I knew why this would cause him unease. My senses, our senses, are so heightened that I should have heard him coming. I should have heard him lay our daughter down and rise to his feet two floors below me. But I was lost in thought, absorbed. “I’m sorry.” I offered. “I stole a few moments to myself. To remember.”
“I know. I heard.”
It was at that moment I felt it flex. My shield. No wonder the memories came more clearly now. I thought it was because I was thinking of them often, solidifying them in my mind. That was not the case at all. While I was deep in thought, in remembrance my shield recoiled, pulling away from me. I was so wrapped in concentration that I didn’t feel it, did not take notice of its retreat. “Even now, I’ll never forgive myself for leaving you broken like that. I’m more sorry for it than you’ll ever truly know.”
“I know that Edward. And I know that you only did it out of love. But do you see why I’m trying so hard to hold on to the memories of it? Do you remember the epiphany I gained as a result of it all? “
With a hint of a smile he acknowledged what I was referring to. “I remember.” Edward stated. “But it still doesn’t excuse my actions or what I did to you. I hurt you, the one thing I vowed I would never do.”
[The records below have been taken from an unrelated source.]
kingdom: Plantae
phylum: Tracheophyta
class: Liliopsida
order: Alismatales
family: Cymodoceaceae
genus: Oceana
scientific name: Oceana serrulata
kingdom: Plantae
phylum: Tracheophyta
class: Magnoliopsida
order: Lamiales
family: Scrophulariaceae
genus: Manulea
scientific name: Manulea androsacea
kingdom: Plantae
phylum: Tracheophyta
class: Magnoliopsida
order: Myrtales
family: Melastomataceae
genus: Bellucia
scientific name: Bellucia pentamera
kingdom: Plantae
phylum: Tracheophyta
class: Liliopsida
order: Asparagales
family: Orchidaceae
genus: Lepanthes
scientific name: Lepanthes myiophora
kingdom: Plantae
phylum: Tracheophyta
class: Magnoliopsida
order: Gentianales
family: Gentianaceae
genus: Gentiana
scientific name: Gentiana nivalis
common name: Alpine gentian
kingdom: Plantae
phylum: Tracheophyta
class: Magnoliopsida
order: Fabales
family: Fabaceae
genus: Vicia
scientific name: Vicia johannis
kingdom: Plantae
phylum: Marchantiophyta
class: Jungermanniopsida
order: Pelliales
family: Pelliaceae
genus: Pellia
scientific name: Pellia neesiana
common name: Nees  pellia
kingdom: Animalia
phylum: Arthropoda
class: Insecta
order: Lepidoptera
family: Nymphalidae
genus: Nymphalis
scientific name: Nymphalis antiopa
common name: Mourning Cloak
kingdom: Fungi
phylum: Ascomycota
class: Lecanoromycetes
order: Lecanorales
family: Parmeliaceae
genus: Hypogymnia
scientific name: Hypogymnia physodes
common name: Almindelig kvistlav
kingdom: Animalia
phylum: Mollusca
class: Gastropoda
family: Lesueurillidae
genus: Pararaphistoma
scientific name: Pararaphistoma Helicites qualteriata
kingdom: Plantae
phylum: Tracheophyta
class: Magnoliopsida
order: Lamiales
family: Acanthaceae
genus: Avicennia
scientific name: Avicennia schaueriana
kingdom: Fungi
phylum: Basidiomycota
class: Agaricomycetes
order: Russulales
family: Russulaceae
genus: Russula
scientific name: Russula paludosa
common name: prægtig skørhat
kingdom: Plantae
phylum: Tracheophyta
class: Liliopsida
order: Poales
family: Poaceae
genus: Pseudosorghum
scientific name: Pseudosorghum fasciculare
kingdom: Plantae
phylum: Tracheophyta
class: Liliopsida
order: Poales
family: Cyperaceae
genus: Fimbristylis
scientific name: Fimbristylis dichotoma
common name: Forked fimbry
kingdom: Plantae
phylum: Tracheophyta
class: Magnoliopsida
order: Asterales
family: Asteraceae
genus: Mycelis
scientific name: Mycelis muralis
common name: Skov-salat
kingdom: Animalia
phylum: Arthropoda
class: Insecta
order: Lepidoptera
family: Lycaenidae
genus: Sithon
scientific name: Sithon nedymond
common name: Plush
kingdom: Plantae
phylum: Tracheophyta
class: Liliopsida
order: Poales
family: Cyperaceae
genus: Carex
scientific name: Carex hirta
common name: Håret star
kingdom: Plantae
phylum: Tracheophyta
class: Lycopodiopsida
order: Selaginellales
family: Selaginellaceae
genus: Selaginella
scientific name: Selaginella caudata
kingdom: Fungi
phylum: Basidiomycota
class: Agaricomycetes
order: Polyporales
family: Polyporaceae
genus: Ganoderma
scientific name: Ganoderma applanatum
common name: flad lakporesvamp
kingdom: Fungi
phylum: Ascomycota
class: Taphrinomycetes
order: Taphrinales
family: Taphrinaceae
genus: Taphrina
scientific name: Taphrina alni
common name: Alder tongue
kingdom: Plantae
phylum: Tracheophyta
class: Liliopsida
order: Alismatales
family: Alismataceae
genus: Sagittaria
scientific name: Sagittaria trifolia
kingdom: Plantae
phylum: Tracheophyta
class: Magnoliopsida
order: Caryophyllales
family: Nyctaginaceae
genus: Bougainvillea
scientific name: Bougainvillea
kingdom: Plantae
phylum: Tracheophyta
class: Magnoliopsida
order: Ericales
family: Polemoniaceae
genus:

“I healed.” I countered. “Its part of our story Edward. I can’t forget it. That part of my life was…” I stalled looking for the right word. A word that would convey my feelings properly without adding to his anguish. “hard.” I finished.
“But still, I have to remember it. The pain it caused and what I went through made me realize how empty my life was without you in it. I know now why you left then, and I understand. I've always understood. But its part of who I am, Edward. The strings that make up our lives are woven together into one. You mean everything to me and when I think about that time its only to recall everything that I gained as a result of it. Everything that lead us down this path of togetherness I want to hold on to. I have to remember. I’m not willing to let even one second of my life with you slip through the cracks.”
His smile grew wider now as the emotion of my rant reached him. Without hesitation Edward took me into his arms and held me closer that I would have thought possible, his lips crashing down onto mine. “Its all because I love you.” I said in the brief moment that my lips were free as his face skimmed down my jaw to kiss the hollow of my throat.
“As I love you.” he said, as his fingers gently tangled their way into my hair.
“I know.” I sighed with happiness. “Your love is the entire reason for my existence”
“As is yours to mine.” he uttered, pulling my lips to his once more.